From Swagger / OpenAPI

from graph_tool_call import ToolGraph

tg = ToolGraph()
tg.ingest_openapi("tests/fixtures/petstore_swagger2.json")
# Supports: Swagger 2.0, OpenAPI 3.0, OpenAPI 3.1
# Accepts: file path (JSON/YAML), URL, or raw dict

# Automatic: 5 endpoints → 5 tools → CRUD relations → categories
# Dependencies, call ordering, category groupings — all auto-detected.
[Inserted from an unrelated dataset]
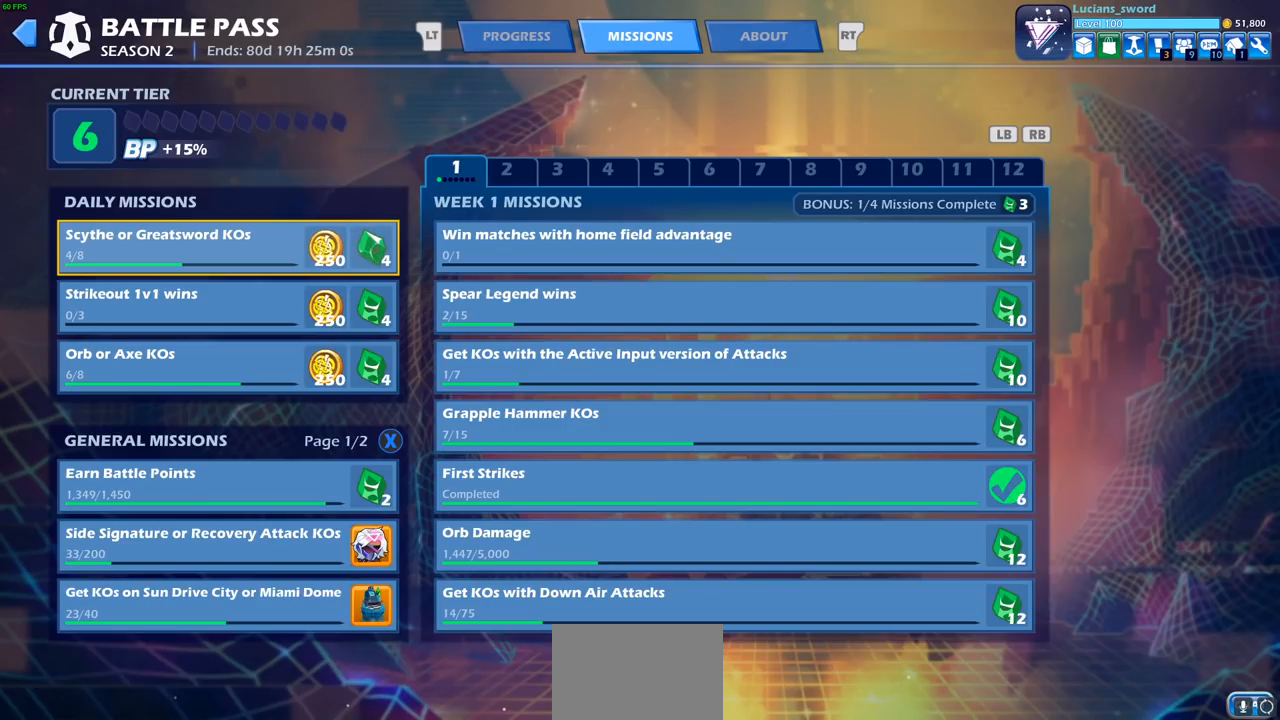
{"buttons": [], "left_stick": "center", "right_stick": "center", "events": []}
tools = tg.retrieve("create a new pet", top_k=5)
# → [createPet, getPet, updatePet, listPets, deletePet]
#    Graph expansion brings the full CRUD workflow

From Swagger UI URL

from graph_tool_call import ToolGraph

# Auto-discovers all API groups from Swagger UI
tg = ToolGraph.from_url("https://api.example.com/swagger-ui/index.html")

# Also works with direct spec URLs
tg = ToolGraph.from_url("https://api.example.com/v3/api-docs")

tools = tg.retrieve("search products", top_k=5)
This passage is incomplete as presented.